By relying strictly on the information provided by the package managers they miss all of these situations:
- Phantom Dependencies: These lead to false negatives in the tools' outputs. If the SCA tools don’t recognize or account for a dependency because it's not explicitly listed in the package manager's definition files, but the program utilizes it, there's a risk. It means vulnerabilities in this 'invisible' dependency might go undetected.
- Misused Dependency Scopes: By prioritizing or de-prioritizing dependencies based on their declared scopes (e.g., "test" or "development"), SCA tools might overlook dependencies that are in fact vital in the runtime environment.
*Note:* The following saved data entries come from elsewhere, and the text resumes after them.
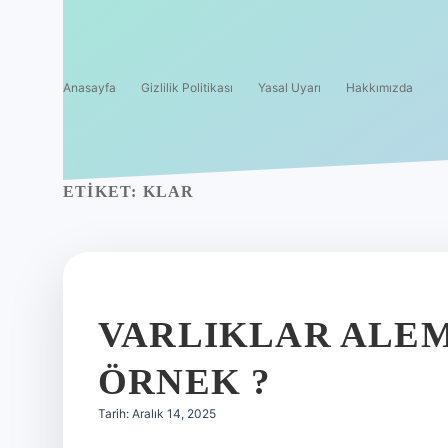
Anasayfa
Gizlilik Politikası
Yasal Uyarı
Hakkımızda
ETIKET:
KLAR
VARLIKLAR ALEM
ÖRNEK ?
Tarih: Aralık 14, 2025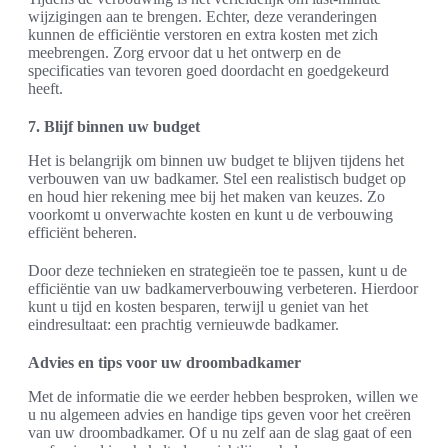
wijzigingen aan te brengen. Echter, deze veranderingen
kunnen de efficiëntie verstoren en extra kosten met zich
meebrengen. Zorg ervoor dat u het ontwerp en de
specificaties van tevoren goed doordacht en goedgekeurd
heeft.
7. Blijf binnen uw budget
Het is belangrijk om binnen uw budget te blijven tijdens het
verbouwen van uw badkamer. Stel een realistisch budget op
en houd hier rekening mee bij het maken van keuzes. Zo
voorkomt u onverwachte kosten en kunt u de verbouwing
efficiënt beheren.
Door deze technieken en strategieën toe te passen, kunt u de
efficiëntie van uw badkamerverbouwing verbeteren. Hierdoor
kunt u tijd en kosten besparen, terwijl u geniet van het
eindresultaat: een prachtig vernieuwde badkamer.
Advies en tips voor uw droombadkamer
Met de informatie die we eerder hebben besproken, willen we
u nu algemeen advies en handige tips geven voor het creëren
van uw droombadkamer. Of u nu zelf aan de slag gaat of een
This might lead to the underestimation of vulnerabilities in what is perceived as "lower priority" components, even if they're actively employed within the software.
- Transitive Dependency Assumptions: When the tools make presumptions about the nature and use of transitive dependencies, there's potential for misguidance. They might assign incorrect severity levels to vulnerabilities or suggest inappropriate remediation methods for issues stemming from these indirect dependencies.
- Unused Dependencies: On the other end of the spectrum, by assuming all declared dependencies are active, SCA tools might generate false positives. They might raise alarms about vulnerabilities in software components that, while present on the file system, aren't utilized in the software's operation. This can lead to unnecessary mitigation efforts.
SCA Through Program Analysis
Given these considerations, an ideal Software Composition Analysis (SCA) tool would:
Source Code as a Ground Truth: As the primary "source of truth", the source code offers the clearest insight into which dependencies are actually called upon and used.
Correlate with Package Manager Data: After establishing the dependencies from the source code, the tool should cross-reference this data with package manager information. This step is crucial to identify any discrepancies, such as phantom or unused dependencies.
Correlate with The File System: By comparing the set of dependencies declared by package management manifests with those used in the code and those available in the file system, one can get a complete picture of the actual dependencies used.
Highlight Discrepancies: Any variations between the actual code and package manager definitions should be clearly marked, alerting developers to potential issues like missed vulnerabilities or unnecessary packages.
Conclusion
The increasing reliance on third-party components in software development necessitates a profound understanding of a software's composition, both for ensuring security and proper maintenance. While package managers and compilers are critical tools in this process, their historical isolation from each other in many programming languages can result in various challenges, including phantom dependencies, misused dependency scopes, and over-reliance on transitive or unused dependencies. Traditional Software Composition Analysis (SCA) tools, which predominantly lean on package management definitions, often miss these nuances, leading to potential security vulnerabilities or unnecessary mitigation efforts. For effective and accurate software composition analysis, tools must start with the source code as the primary point of reference, cross-referencing it with package manager data to identify discrepancies. By doing so, the software development community can ensure a more accurate, secure, and efficient software composition, affirming that SCA grounded in program analysis is the right approach.